The ultimate cancer taboo: Sometimes it kills you
We keep talking about battles, warriors, miracles and hope. Meanwhile, those with metastatic cancers are ignored
Topics: Cancer, Breast cancer, Pink Ribbons, Inc., Peggy Orenstein, Angelo Merendino, Editor's Picks, Life News
Contemporary cancer gets couched in the language of cheerleaders. Even a generation ago, the mere word “cancer” seemed a certain death sentence; today, in contrast, it’s an opportunity to talk about battles and fights and hope. It’s something to be bravely dealt with – having cancer automatically designates a person a “warrior.” The disease is then referred to only at occasional “awareness” opportunities, preferably with a tasteful ribbon.
But people with metastatic cancer don’t follow the tidy, cheerful narrative. They don’t necessarily fit the inspirational survivor mold. And so they’re ignored.
In the middle of her righteous New York Times Magazine story on breast cancer this past weekend, writer Peggy Orenstein dropped the bombshell statistic that “only an estimated 0.5 percent of all National Cancer Institute grants since 1972 focus on metastasis.” As University of Kansas Cancer Center chairman Danny Welch explained to her, “A lot of people are under the notion that metastatic work is a waste of time.” Orenstein went on to reveal that last year, for the first time in its history, the Komen Foundation featured a woman with Stage 4 cancer in its ads. And the author herself described meeting a different woman with metastatic breast cancer by admitting, “It isn’t easy to face someone with metastatic disease,” calling the woman’s condition her own “worst fear.”

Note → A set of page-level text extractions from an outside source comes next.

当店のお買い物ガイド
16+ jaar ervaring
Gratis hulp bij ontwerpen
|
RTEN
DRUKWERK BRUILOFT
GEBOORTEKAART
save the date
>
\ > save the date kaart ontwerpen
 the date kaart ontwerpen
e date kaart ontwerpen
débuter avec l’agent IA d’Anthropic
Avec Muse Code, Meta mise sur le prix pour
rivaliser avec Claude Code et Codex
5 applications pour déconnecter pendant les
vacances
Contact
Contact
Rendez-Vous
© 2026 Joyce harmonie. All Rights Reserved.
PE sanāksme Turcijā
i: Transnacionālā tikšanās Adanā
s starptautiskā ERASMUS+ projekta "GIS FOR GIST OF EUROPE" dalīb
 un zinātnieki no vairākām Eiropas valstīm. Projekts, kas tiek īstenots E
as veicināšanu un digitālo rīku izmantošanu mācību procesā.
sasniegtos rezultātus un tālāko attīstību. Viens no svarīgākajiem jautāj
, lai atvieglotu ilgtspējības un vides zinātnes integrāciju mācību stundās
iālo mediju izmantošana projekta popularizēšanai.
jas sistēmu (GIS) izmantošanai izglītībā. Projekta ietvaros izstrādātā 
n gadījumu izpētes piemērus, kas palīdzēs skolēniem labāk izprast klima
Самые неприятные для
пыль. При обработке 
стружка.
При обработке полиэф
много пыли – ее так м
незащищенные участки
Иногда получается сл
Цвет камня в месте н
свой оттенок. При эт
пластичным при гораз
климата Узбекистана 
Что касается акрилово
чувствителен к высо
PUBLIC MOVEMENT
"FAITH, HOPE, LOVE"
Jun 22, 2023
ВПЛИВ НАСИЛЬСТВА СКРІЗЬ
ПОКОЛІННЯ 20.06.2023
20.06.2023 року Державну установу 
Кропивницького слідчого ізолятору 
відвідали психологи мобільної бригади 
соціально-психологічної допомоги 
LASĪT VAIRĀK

Coincidentally, Orenstein’s story arrived at the same time as a post by writer Kira Goldenberg about photographer Angelo Merendino’s moving and much-buzzed-about chronicle of his wife’s journey through cancer and death, called “The Battle We Didn’t Choose.” As Goldenberg writes, last summer, the Gathering Place (a cancer support center in Cleveland) mounted an exhibition of Merendino’s pictures. Six days later, it removed it, saying, “Some of our volunteers (many of whom are cancer survivors) and our participants found it very difficult and emotionally upsetting to see the exhibition.” The Gathering Place then vowed to “continue to fulfill our mission of supporting, educating and empowering those individuals and families touched by cancer.” Except those who might get really sick and die and their families – sacrificed at the expense of those who are bummed out at the thought of someone getting sick and dying, I suppose.